Floowandereeze and the Scary Sea
Floowandereeze and the Scary Sea

Floowandereeze and the Scary Sea – #BODE-EN075

When your opponent would Special Summon a monster(s), while you control a face-up Tribute Summoned monster and no Special Summoned monsters: Negate the Summon, and if you do, return that monster to the hand, also for the rest of this turn, your opponent cannot Special Summon, and can conduct up to 3 Normal Summons/Sets this turn, not just 1. You can only activate 1 “Floowandereeze and the Scary Sea” per turn.

Date Reviewed:  February 2nd, 2022

Rating: 3.00

Ratings are based on a 1 to 5 scale. 1 is awful. 3 is average. 5 is excellent.

Reviews Below:


KoL's Avatar
King of
Lullaby

Hello Pojo Fans,

Floowandereeze and the Scary Sea is a protection card for Floowandereeze that could either be really good or really bad depending on the matchup.

Negate and bounce back a Special Summoned monster(s) is a good effect, the standard-looking archetype Counter Trap. You having to have a Tribute Summoned monster and no Special Summoned monsters focuses the strategies that can play this to Monarch-focused and Floowandereeze only…maybe True Draco. Locking your opponent out of Special Summons for the rest of the turn can completely wreck strategies like Sky Striker and Invoked. The up to 3 Normal Summons/Set this turn are where this card can really fall apart. Most meta decks focus on Special Summoning and run Normal Summon monsters in the form of hand traps and recruiter-type monsters. If you run into a deck that functions with both many Normal Summon monsters and Special Summon monsters, giving them two more Normal Summons can hurt you tremendously if those monsters are meant to get resources. If it’s something that needs to Special Summon off of a single Normal Summon, then this card will keep them held in place for the turn and can keep doing that as long as you can protect it.
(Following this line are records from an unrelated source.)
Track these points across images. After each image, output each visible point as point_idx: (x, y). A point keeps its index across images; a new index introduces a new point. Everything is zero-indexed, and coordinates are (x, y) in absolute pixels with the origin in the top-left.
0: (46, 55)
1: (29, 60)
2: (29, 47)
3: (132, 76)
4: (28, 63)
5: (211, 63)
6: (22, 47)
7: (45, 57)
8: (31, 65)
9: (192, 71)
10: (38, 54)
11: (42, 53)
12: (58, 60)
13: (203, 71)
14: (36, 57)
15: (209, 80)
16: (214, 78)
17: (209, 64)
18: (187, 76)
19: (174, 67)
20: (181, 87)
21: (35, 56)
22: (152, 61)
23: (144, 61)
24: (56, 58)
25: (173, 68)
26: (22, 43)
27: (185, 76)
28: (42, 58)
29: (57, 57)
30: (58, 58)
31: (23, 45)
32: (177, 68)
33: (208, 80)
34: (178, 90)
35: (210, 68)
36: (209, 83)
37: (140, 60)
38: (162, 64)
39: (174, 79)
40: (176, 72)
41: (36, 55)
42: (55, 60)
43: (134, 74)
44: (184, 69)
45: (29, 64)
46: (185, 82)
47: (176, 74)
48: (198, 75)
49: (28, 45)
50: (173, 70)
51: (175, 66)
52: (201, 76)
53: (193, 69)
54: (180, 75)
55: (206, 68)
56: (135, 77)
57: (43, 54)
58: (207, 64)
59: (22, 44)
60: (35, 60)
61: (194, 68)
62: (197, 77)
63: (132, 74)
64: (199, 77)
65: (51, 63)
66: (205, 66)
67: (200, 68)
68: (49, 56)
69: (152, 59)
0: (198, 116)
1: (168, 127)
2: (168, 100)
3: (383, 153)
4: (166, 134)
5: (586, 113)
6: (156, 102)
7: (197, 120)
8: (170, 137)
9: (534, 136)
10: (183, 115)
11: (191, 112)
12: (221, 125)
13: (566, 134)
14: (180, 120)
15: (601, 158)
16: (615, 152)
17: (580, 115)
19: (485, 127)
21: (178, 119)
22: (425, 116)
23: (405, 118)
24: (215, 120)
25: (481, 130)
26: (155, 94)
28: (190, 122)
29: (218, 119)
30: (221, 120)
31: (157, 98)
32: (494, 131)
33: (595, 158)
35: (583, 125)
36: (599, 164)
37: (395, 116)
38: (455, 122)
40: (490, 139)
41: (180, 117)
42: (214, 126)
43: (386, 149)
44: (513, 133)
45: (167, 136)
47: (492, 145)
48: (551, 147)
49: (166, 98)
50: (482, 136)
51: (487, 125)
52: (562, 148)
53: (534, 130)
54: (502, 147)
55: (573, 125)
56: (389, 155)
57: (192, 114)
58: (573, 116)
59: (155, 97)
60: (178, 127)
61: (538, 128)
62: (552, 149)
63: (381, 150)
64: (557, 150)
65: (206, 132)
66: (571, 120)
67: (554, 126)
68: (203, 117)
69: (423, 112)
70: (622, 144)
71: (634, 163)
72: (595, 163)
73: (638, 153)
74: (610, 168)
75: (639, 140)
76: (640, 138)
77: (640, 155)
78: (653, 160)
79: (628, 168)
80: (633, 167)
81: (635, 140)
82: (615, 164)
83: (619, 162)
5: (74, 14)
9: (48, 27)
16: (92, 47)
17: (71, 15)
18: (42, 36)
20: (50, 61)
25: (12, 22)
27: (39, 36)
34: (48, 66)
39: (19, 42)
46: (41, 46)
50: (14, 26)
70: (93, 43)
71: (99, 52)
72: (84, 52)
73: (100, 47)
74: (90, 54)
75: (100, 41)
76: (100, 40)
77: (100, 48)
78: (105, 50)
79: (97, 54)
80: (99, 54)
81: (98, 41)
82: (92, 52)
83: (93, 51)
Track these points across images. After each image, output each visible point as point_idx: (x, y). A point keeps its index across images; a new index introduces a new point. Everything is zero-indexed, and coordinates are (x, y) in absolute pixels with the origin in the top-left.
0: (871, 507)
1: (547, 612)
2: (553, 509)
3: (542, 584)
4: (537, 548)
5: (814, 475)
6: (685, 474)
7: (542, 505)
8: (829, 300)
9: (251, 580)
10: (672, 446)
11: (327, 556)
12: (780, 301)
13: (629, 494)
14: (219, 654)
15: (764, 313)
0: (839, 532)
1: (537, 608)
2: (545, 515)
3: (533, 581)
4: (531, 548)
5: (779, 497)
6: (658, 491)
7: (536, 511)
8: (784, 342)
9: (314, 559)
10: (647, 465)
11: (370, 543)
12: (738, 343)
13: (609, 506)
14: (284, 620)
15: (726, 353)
The power of this card depends entirely on who your opponent is. Needing to Special Summon? This card hurts them. Got a few Normal Summon monsters? This helps them and hurts you. Since you won’t be Special Summoning likely in this archetype (Floowandereeze), you shouldn’t have an issue with the requirements.

Advanced-2.5/5     Art-2/5

Until Next Time
KingofLullaby


Crunch$G Avatar
Crunch$G
Now we get to see what kind of Counter Trap the archetype gets with Floowandereeze and the Scary Sea.
Scary Sea is a Counter Trap that negates the summon of an opponent’s Special Summoned monster while you control a monster that was Tribute Summoned and no Special Summoned monsters. The monster you negated then goes back to the hand. For the remainder of the turn, your opponent cannot Special Summon, but instead gets to conduct 3 Normal Summons that turn. I mean, Special Summon negation is nice and the 3 Normal Summons might not matter if your opponent can’t summon anything significant. This sadly isn’t the omni-negation other archetypes get, but this is a pretty interesting card. Hard once per turn on this, but if it resolves the first time then you won’t really get an opportunity to use another. Either way, I’d say this being a 1-of in the Deck is fine, but probably the most optional 1-of compared to the other 2 Spells and Traps that aren’t the Field Spell that we currently have.
 
Advanced Rating: 3/5
 
Art: 4/5 The birds are in danger it seems.

Mighty Vee
Mighty
Vee

Almost missed this one :0 Floowandereeze week continues with Floowandereeze and the Scary Sea, a counter trap on a hard once per turn (though it’s unlikely you’ll ever need to activate it more than once per turn) and one of the more feared cards from the initial Floowandereeze reveal. As always, counter traps are very powerful since they can only be responded to by other counter traps. You can only activate this card if your opponent would special summon a monster while you control a tribute summoned monster and no special summoned monsters (which should be the case if you’re playing a Floowandereeze deck). The summon gets negated, the monster returns to the hand, and your opponent cannot special summon for the rest of the turn, though they do get an additional 2 normal summons. This effect can be incredibly devastating considering the power of special summon floodgates, but depending on the matchup, you might even help your opponent or give them fuel for a powerful play next turn if you fail to finish them off. Additionally, this trap uses the dreaded “would” wording shared by Solemn Strike, which prevents it from working on fusion and ritual spells. It’s still a powerful card against most of the meta and can be searched by one of the archetype’s main playmakers, so I’d still run at least one, and you’ll probably steal some wins with this card alone.

Advanced: 3.5/5

Art: 3.75/5 The storybook art returns, though the birds look like they’ve seen better days.